The thing about empathy is that it can be both conscious and unconscious.
Conscious empathy:
leads to compassion which can lead to taking action which leads to feeling empowered
allows us to choose how entangled we become in someone else’s experience
When our empathy is unconscious:
we’re drowning in someone else’s experience before we even know what’s happening
our reactions co-opt our nervous system, energy and emotions.
it can be exhausting and overwhelming — like having an emotional infection
(Just to keep things really fun, when highly sensitive people are overwhelmed we tend to freeze rather than fight or flee. That means we can end up paralyzed by overwhelm from an experience not even our own.)
No matter who we are and how we process sensory input—sight, sound, and touch are particularly potent triggers to empathy. Think about how much drama and trauma and anger and pain we see and hear these media-saturated days. We just aren’t designed to be constantly processing this much sensory input. Is it any wonder empathy overload happens?

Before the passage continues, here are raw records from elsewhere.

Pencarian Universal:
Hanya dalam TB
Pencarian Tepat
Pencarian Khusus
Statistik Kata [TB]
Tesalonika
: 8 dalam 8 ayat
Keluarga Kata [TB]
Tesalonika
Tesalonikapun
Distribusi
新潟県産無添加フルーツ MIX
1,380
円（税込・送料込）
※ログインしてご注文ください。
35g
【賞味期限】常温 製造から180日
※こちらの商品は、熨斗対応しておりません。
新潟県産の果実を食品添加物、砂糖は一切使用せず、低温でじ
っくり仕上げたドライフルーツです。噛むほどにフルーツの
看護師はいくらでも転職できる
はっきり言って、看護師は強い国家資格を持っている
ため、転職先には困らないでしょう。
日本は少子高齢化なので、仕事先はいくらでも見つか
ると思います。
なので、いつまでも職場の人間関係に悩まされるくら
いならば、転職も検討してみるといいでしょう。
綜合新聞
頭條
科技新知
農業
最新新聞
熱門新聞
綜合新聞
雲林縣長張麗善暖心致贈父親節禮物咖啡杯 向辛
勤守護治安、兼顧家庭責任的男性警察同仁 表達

After writing that last sentence, the “fixer” part of me wants to launch into a chorus of "Five daily resilience practices to save your life” or something equally improbable. But, frankly, you’re all self-aware enough to already be doing what you can for yourselves, so I’ll just cheer you on. Keep going!
Mostly, I wrote these words to reach across the void so you know you’re not alone in you’re overload. Also, so you know that there might be a reason you hadn’t considered, or weren’t aware of, for why it might feel SO BIG. (Even people who know that unconscious empathy exists can’t always avoid it, and many people don’t yet know they have the trait of High Sensitivity.)
So, maybe be gentle with yourself, and, by extension, everyone around you.
In this with you,
Tracie
“Why is the human brain designed for this complex, intricate task? If human existence was simply the result of “survival of the fittest,” we would be wired solely to dominate others, not to respond to their suffering. Our capacity to perceive and resonate with others’ suffering allows us to feel and understand their pain. The personal distress experienced by observing others’ pain often motivates us to respond with compassion. The survival of our species depends on mutual aid, and providing it reduces our own distress. Mutual aid exists in the earliest reports of tribal behavior and remains a powerful force in today’s world, where thousands of organizations and millions of people work to relieve global suffering.” Riess H. The Science of Empathy. J Patient Exp. 2017 Jun;4(2):74-77. doi: 10.1177/2374373517699267. Epub 2017 May 9. PMID: 28725865; PMCID: PMC5513638.
Interesting retrospective on the past 30 years of research into mirror neurons.
A neurologic trait identified and extensively researched by Elaine Aron, PhD. Lots of good information on her website, including a self-assessment.
I feel seen. Thank you for THIS!
Kryptonite and superpower coexisting. And an explanation for our love (and need) for solitude and wildflowers. And poetry and song.